[Work task] Reproduce the text of every entry below line for line, with no alterations, and omit the picture markers from your reply.

[Records for this exercise]
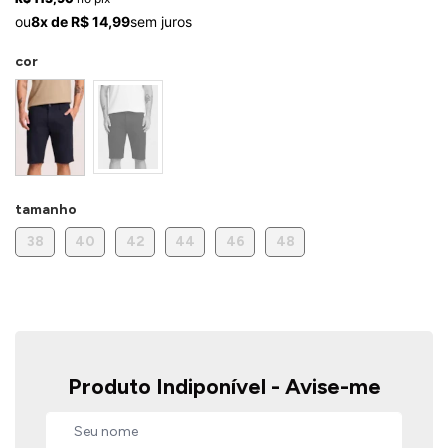
ermudas
ou
8x de R$ 14,99
sem juros
cor
 Macacões
tamanho
38
40
42
44
46
48
Produto Indiponível - Avise-me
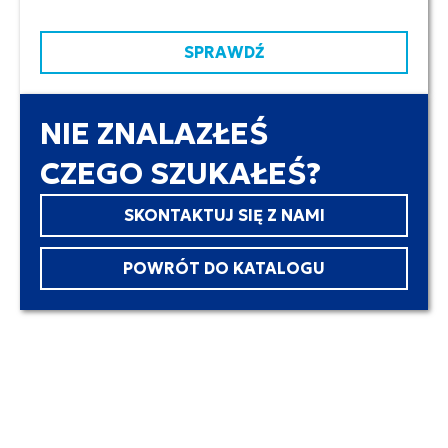
SPRAWDŹ
NIE ZNALAZŁEŚ
CZEGO SZUKAŁEŚ?
SKONTAKTUJ SIĘ Z NAMI
POWRÓT DO KATALOGU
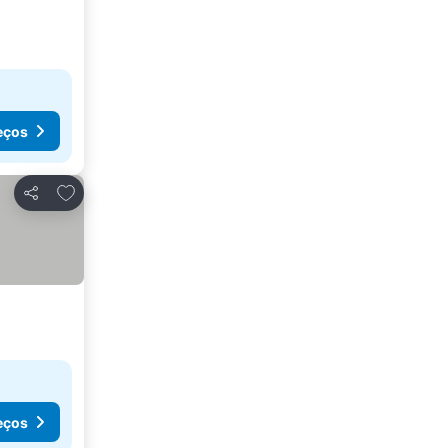
eços
Adicionar aos favoritos
Partilhar
eços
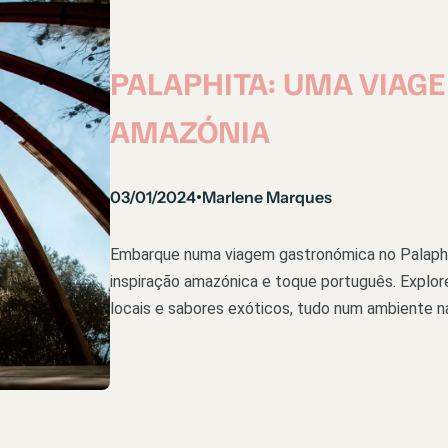
PALAPHITA: UMA VIAGE
AMAZÓNIA
03/01/2024
Marlene Marques
•
Embarque numa viagem gastronómica no Palaphit
inspiração amazónica e toque português. Explor
locais e sabores exóticos, tudo num ambiente na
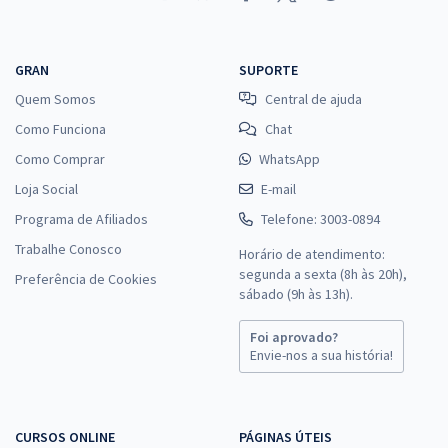
GRAN
SUPORTE
Quem Somos
Central de ajuda
Como Funciona
Chat
Como Comprar
WhatsApp
Loja Social
E-mail
Programa de Afiliados
Telefone: 3003-0894
Trabalhe Conosco
Horário de atendimento:
segunda a sexta (8h às 20h),
Preferência de Cookies
sábado (9h às 13h).
Foi aprovado?
Envie-nos a sua história!
CURSOS ONLINE
PÁGINAS ÚTEIS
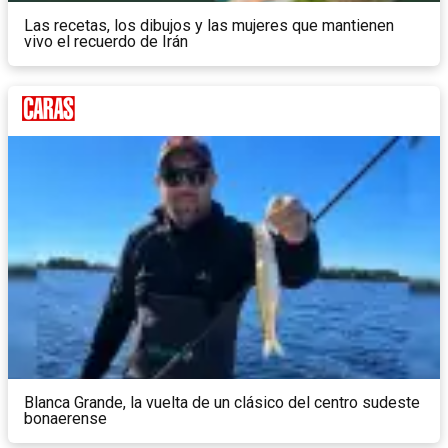
Las recetas, los dibujos y las mujeres que mantienen
vivo el recuerdo de Irán
Blanca Grande, la vuelta de un clásico del centro sudeste
bonaerense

[The answer]
ermudas
ou
8x de R$ 14,99
sem juros
cor
 Macacões
tamanho
38
40
42
44
46
48
Produto Indiponível - Avise-me
SPRAWDŹ
NIE ZNALAZŁEŚ
CZEGO SZUKAŁEŚ?
SKONTAKTUJ SIĘ Z NAMI
POWRÓT DO KATALOGU
eços
Adicionar aos favoritos
Partilhar
eços
PALAPHITA: UMA VIAGE
AMAZÓNIA
03/01/2024
Marlene Marques
•
Embarque numa viagem gastronómica no Palaphit
inspiração amazónica e toque português. Explor
locais e sabores exóticos, tudo num ambiente na
GRAN
SUPORTE
Quem Somos
Central de ajuda
Como Funciona
Chat
Como Comprar
WhatsApp
Loja Social
E-mail
Programa de Afiliados
Telefone: 3003-0894
Trabalhe Conosco
Horário de atendimento:
segunda a sexta (8h às 20h),
Preferência de Cookies
sábado (9h às 13h).
Foi aprovado?
Envie-nos a sua história!
CURSOS ONLINE
PÁGINAS ÚTEIS
Las recetas, los dibujos y las mujeres que mantienen
vivo el recuerdo de Irán
Blanca Grande, la vuelta de un clásico del centro sudeste
bonaerense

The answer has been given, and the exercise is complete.